[INPUT DATA — start]

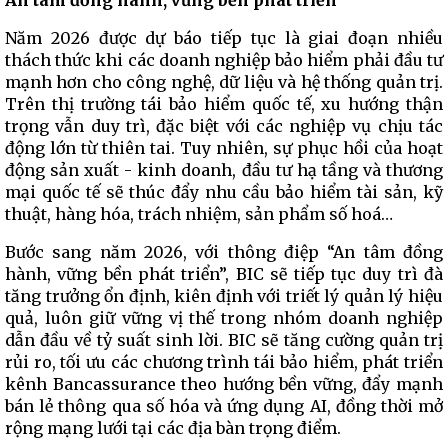
An tâm đồng hành, vững bền phát triển
Năm 2026 được dự báo tiếp tục là giai đoạn nhiều
thách thức khi các doanh nghiệp bảo hiểm phải đầu tư
mạnh hơn cho công nghệ, dữ liệu và hệ thống quản trị.
Trên thị trường tái bảo hiểm quốc tế, xu hướng thận
trọng vẫn duy trì, đặc biệt với các nghiệp vụ chịu tác
động lớn từ thiên tai. Tuy nhiên, sự phục hồi của hoạt
động sản xuất - kinh doanh, đầu tư hạ tầng và thương
mại quốc tế sẽ thúc đẩy nhu cầu bảo hiểm tài sản, kỹ
thuật, hàng hóa, trách nhiệm, sản phẩm số hoá…
Bước sang năm 2026, với thông điệp “An tâm đồng
hành, vững bền phát triển”, BIC sẽ tiếp tục duy trì đà
tăng trưởng ổn định, kiên định với triết lý quản lý hiệu
quả, luôn giữ vững vị thế trong nhóm doanh nghiệp
dẫn đầu về tỷ suất sinh lời. BIC sẽ tăng cường quản trị
rủi ro, tối ưu các chương trình tái bảo hiểm, phát triển
kênh Bancassurance theo hướng bền vững, đẩy mạnh
bán lẻ thông qua số hóa và ứng dụng AI, đồng thời mở
rộng mạng lưới tại các địa bàn trọng điểm.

[INPUT DATA — finish]

**YOUR OBJECTIVE**
Reply with nothing but the count of lines in the entries above that contain "phát".

**EXERCISE OUTPUT**
3